Your task:
Give back only the lines in the records below from the one with "[196,87,260,97] Academie ->" to the one with "[164,190,455,203] commence mon", both inclusive, word for word.

Available data:
☆ ☆ ☆

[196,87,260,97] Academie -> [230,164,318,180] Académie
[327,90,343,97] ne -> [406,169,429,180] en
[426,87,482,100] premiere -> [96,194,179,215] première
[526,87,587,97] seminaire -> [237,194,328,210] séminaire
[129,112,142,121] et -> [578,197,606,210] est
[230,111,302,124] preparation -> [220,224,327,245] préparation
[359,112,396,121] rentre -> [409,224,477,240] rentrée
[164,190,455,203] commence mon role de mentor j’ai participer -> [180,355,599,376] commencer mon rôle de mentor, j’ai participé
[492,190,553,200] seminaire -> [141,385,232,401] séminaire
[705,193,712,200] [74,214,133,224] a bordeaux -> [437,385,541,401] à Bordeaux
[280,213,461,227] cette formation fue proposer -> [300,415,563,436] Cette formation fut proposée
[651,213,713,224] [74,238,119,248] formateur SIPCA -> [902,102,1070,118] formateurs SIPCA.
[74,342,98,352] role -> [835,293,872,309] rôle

☆ ☆ ☆

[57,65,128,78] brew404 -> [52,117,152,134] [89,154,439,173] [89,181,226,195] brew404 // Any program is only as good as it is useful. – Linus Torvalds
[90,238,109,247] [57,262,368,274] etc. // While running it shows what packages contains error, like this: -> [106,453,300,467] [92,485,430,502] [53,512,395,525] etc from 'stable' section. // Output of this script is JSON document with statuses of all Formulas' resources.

☆ ☆ ☆

Result:
[196,87,260,97] Academie -> [230,164,318,180] Académie
[327,90,343,97] ne -> [406,169,429,180] en
[426,87,482,100] premiere -> [96,194,179,215] première
[526,87,587,97] seminaire -> [237,194,328,210] séminaire
[129,112,142,121] et -> [578,197,606,210] est
[230,111,302,124] preparation -> [220,224,327,245] préparation
[359,112,396,121] rentre -> [409,224,477,240] rentrée
[164,190,455,203] commence mon role de mentor j’ai participer -> [180,355,599,376] commencer mon rôle de mentor, j’ai participé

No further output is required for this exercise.